*** Opening of RECORDS FOR THE EXERCISE ***

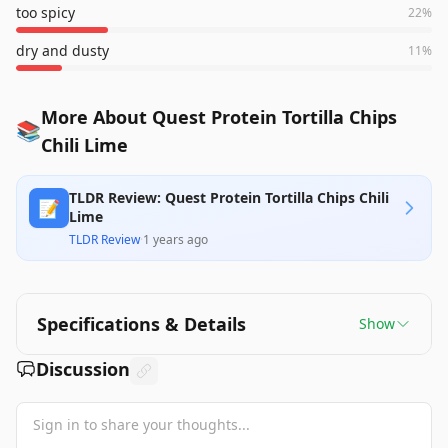
too spicy
22
%
dry and dusty
11
%
More About Quest Protein Tortilla Chips
📚
Chili Lime
TLDR Review: Quest Protein Tortilla Chips Chili
📝
Lime
TLDR Review
·
1 years ago
Specifications & Details
Show
Discussion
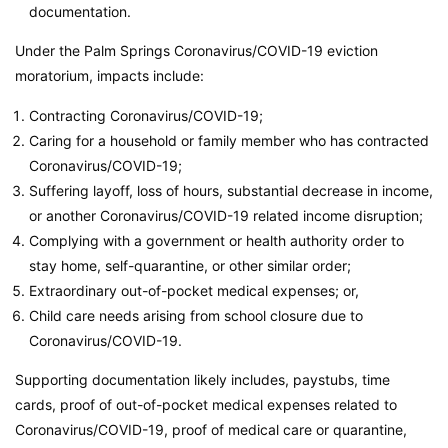
documentation.
Under the Palm Springs Coronavirus/COVID-19 eviction
moratorium, impacts include:
Contracting Coronavirus/COVID-19;
Caring for a household or family member who has contracted
Coronavirus/COVID-19;
Suffering layoff, loss of hours, substantial decrease in income,
or another Coronavirus/COVID-19 related income disruption;
Complying with a government or health authority order to
stay home, self-quarantine, or other similar order;
Extraordinary out-of-pocket medical expenses; or,
Child care needs arising from school closure due to
Coronavirus/COVID-19.
Supporting documentation likely includes, paystubs, time
cards, proof of out-of-pocket medical expenses related to
Coronavirus/COVID-19, proof of medical care or quarantine,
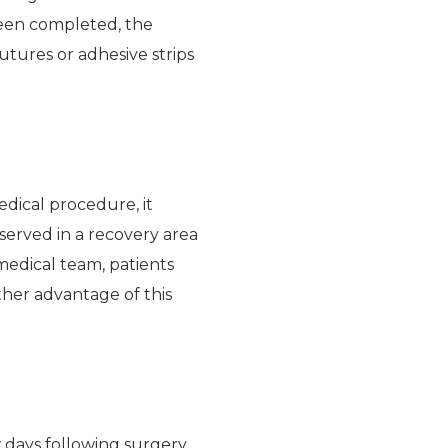
been completed, the
utures or adhesive strips
edical procedure, it
bserved in a recovery area
medical team, patients
ther advantage of this
 days following surgery.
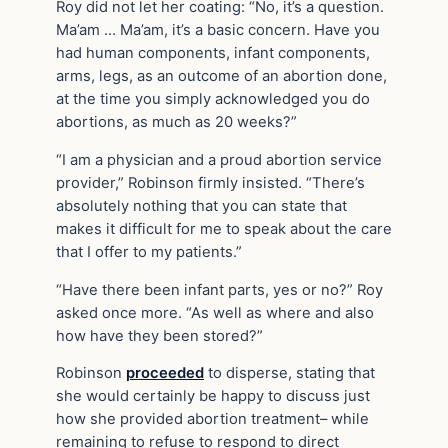
Roy did not let her coating: “No, it’s a question.
Ma’am … Ma’am, it’s a basic concern. Have you
had human components, infant components,
arms, legs, as an outcome of an abortion done,
at the time you simply acknowledged you do
abortions, as much as 20 weeks?”
“I am a physician and a proud abortion service
provider,” Robinson firmly insisted. “There’s
absolutely nothing that you can state that
makes it difficult for me to speak about the care
that I offer to my patients.”
“Have there been infant parts, yes or no?” Roy
asked once more. “As well as where and also
how have they been stored?”
Robinson
proceeded
to disperse, stating that
she would certainly be happy to discuss just
how she provided abortion treatment– while
remaining to refuse to respond to direct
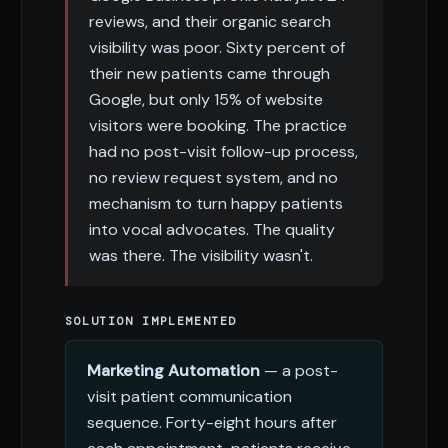
reviews, and their organic search
visibility was poor. Sixty percent of
their new patients came through
Google, but only 15% of website
visitors were booking. The practice
had no post-visit follow-up process,
no review request system, and no
mechanism to turn happy patients
into vocal advocates. The quality
was there. The visibility wasn't.
SOLUTION IMPLEMENTED
Marketing Automation
— a post-
visit patient communication
sequence. Forty-eight hours after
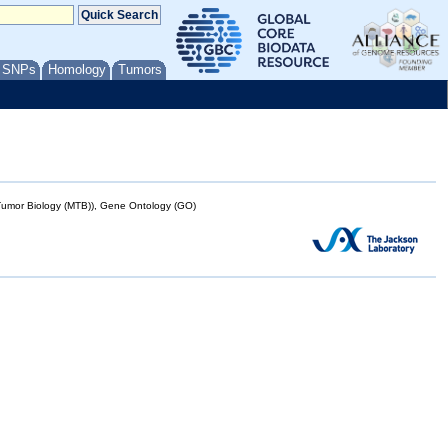
/ SNPs
Homology
Tumors
mor Biology (MTB)), Gene Ontology (GO)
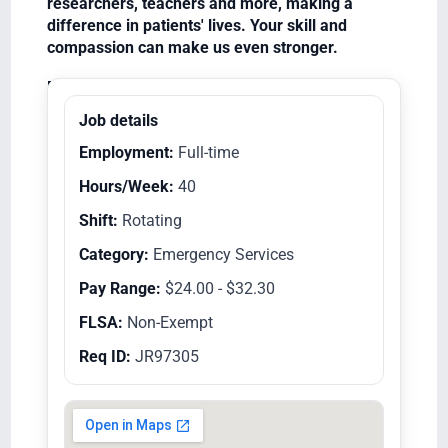
researchers, teachers and more, making a
difference in patients' lives. Your skill and
compassion can make us even stronger.
Equal Opportunity Employer/Veterans/Disabled
Job details
Employment:
Full-time
Hours/Week:
40
Shift:
Rotating
Category:
Emergency Services
Pay Range:
$24.00 - $32.30
FLSA:
Non-Exempt
Req ID:
JR97305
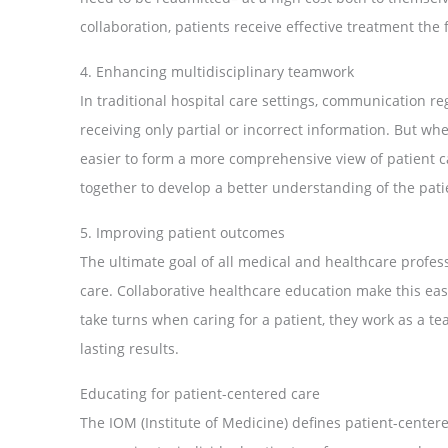
collaboration, patients receive effective treatment the f
4. Enhancing multidisciplinary teamwork
In traditional hospital care settings, communication reg
receiving only partial or incorrect information. But whe
easier to form a more comprehensive view of patient ca
together to develop a better understanding of the pati
5. Improving patient outcomes
The ultimate goal of all medical and healthcare profes
care. Collaborative healthcare education make this easi
take turns when caring for a patient, they work as a te
lasting results.
Educating for patient-centered care
The IOM (Institute of Medicine) defines patient-centered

*** Close of RECORDS FOR THE EXERCISE ***

Would you set down every line of the data above exactly, skipping the pictures?

- _WRITTEN RESPONSE_:
too spicy
22
%
dry and dusty
11
%
More About Quest Protein Tortilla Chips
📚
Chili Lime
TLDR Review: Quest Protein Tortilla Chips Chili
📝
Lime
TLDR Review
·
1 years ago
Specifications & Details
Show
Discussion
documentation.
Under the Palm Springs Coronavirus/COVID-19 eviction
moratorium, impacts include:
Contracting Coronavirus/COVID-19;
Caring for a household or family member who has contracted
Coronavirus/COVID-19;
Suffering layoff, loss of hours, substantial decrease in income,
or another Coronavirus/COVID-19 related income disruption;
Complying with a government or health authority order to
stay home, self-quarantine, or other similar order;
Extraordinary out-of-pocket medical expenses; or,
Child care needs arising from school closure due to
Coronavirus/COVID-19.
Supporting documentation likely includes, paystubs, time
cards, proof of out-of-pocket medical expenses related to
Coronavirus/COVID-19, proof of medical care or quarantine,
been completed, the
utures or adhesive strips
edical procedure, it
bserved in a recovery area
medical team, patients
ther advantage of this
 days following surgery.
Roy did not let her coating: “No, it’s a question.
Ma’am … Ma’am, it’s a basic concern. Have you
had human components, infant components,
arms, legs, as an outcome of an abortion done,
at the time you simply acknowledged you do
abortions, as much as 20 weeks?”
“I am a physician and a proud abortion service
provider,” Robinson firmly insisted. “There’s
absolutely nothing that you can state that
makes it difficult for me to speak about the care
that I offer to my patients.”
“Have there been infant parts, yes or no?” Roy
asked once more. “As well as where and also
how have they been stored?”
Robinson
proceeded
to disperse, stating that
she would certainly be happy to discuss just
how she provided abortion treatment– while
remaining to refuse to respond to direct
reviews, and their organic search
visibility was poor. Sixty percent of
their new patients came through
Google, but only 15% of website
visitors were booking. The practice
had no post-visit follow-up process,
no review request system, and no
mechanism to turn happy patients
into vocal advocates. The quality
was there. The visibility wasn't.
SOLUTION IMPLEMENTED
Marketing Automation
— a post-
visit patient communication
sequence. Forty-eight hours after
/ SNPs
Homology
Tumors
mor Biology (MTB)), Gene Ontology (GO)
researchers, teachers and more, making a
difference in patients' lives. Your skill and
compassion can make us even stronger.
Equal Opportunity Employer/Veterans/Disabled
Job details
Employment:
Full-time
Hours/Week:
40
Shift:
Rotating
Category:
Emergency Services
Pay Range:
$24.00 - $32.30
FLSA:
Non-Exempt
Req ID:
JR97305
collaboration, patients receive effective treatment the f
4. Enhancing multidisciplinary teamwork
In traditional hospital care settings, communication reg
receiving only partial or incorrect information. But whe
easier to form a more comprehensive view of patient ca
together to develop a better understanding of the pati
5. Improving patient outcomes
The ultimate goal of all medical and healthcare profes
care. Collaborative healthcare education make this easi
take turns when caring for a patient, they work as a te
lasting results.
Educating for patient-centered care
The IOM (Institute of Medicine) defines patient-centered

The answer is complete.